### Input data

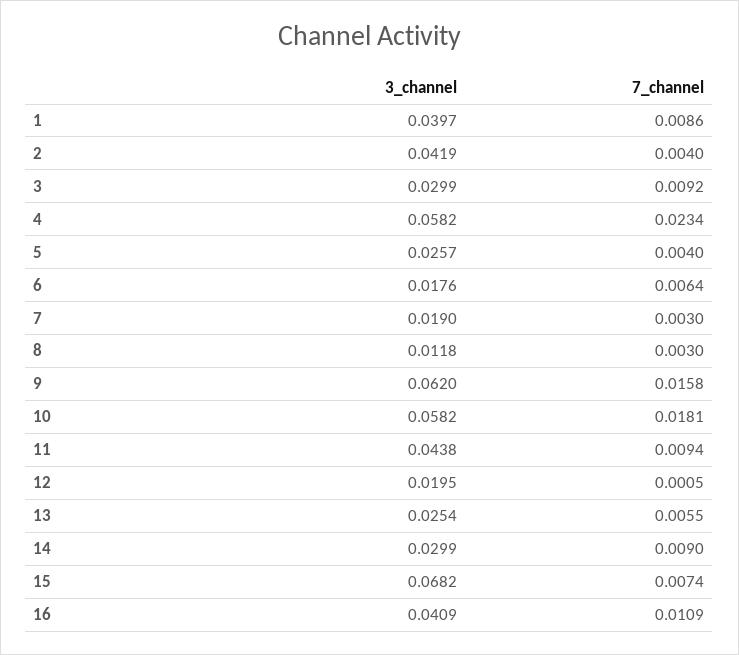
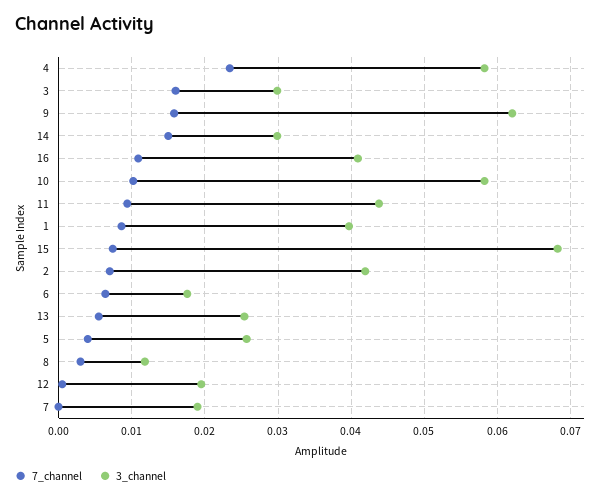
7_channel, 2: 0.004 -> 0.007
7_channel, 3: 0.0092 -> 0.016
7_channel, 7: 0.003 -> 0
7_channel, 10: 0.0181 -> 0.01
7_channel, 14: 0.009 -> 0.015

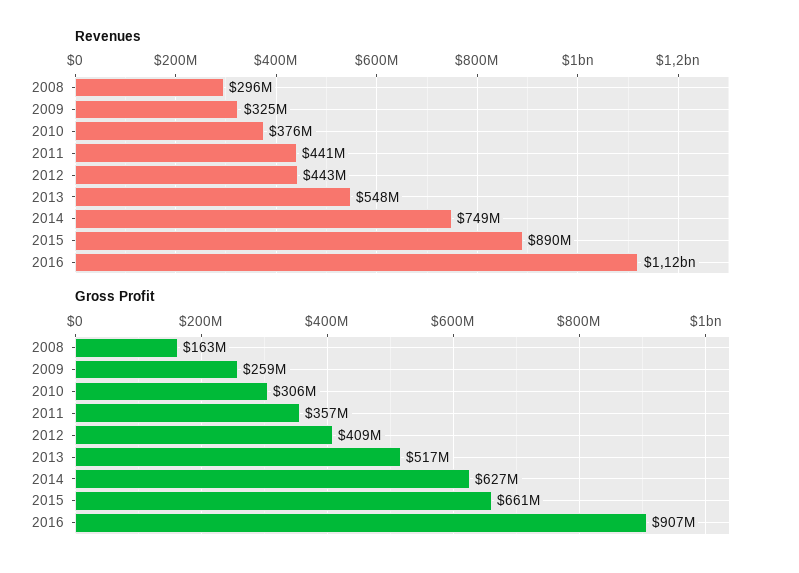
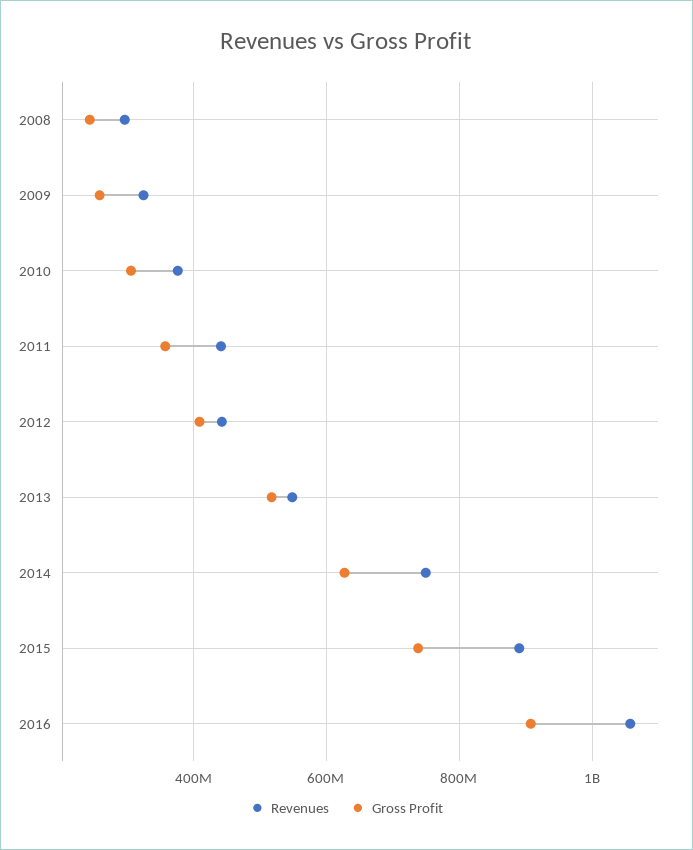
Revenues, 2016: 1120000000 -> 1060000000
Gross Profit, 2008: 163000000 -> 240000000
Gross Profit, 2015: 661000000 -> 740000000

### Work request
All of the data is to be transcribed exactly, with images omitted.

### Solution to this exercise
7_channel, 2: 0.004 -> 0.007
7_channel, 3: 0.0092 -> 0.016
7_channel, 7: 0.003 -> 0
7_channel, 10: 0.0181 -> 0.01
7_channel, 14: 0.009 -> 0.015

Revenues, 2016: 1120000000 -> 1060000000
Gross Profit, 2008: 163000000 -> 240000000
Gross Profit, 2015: 661000000 -> 740000000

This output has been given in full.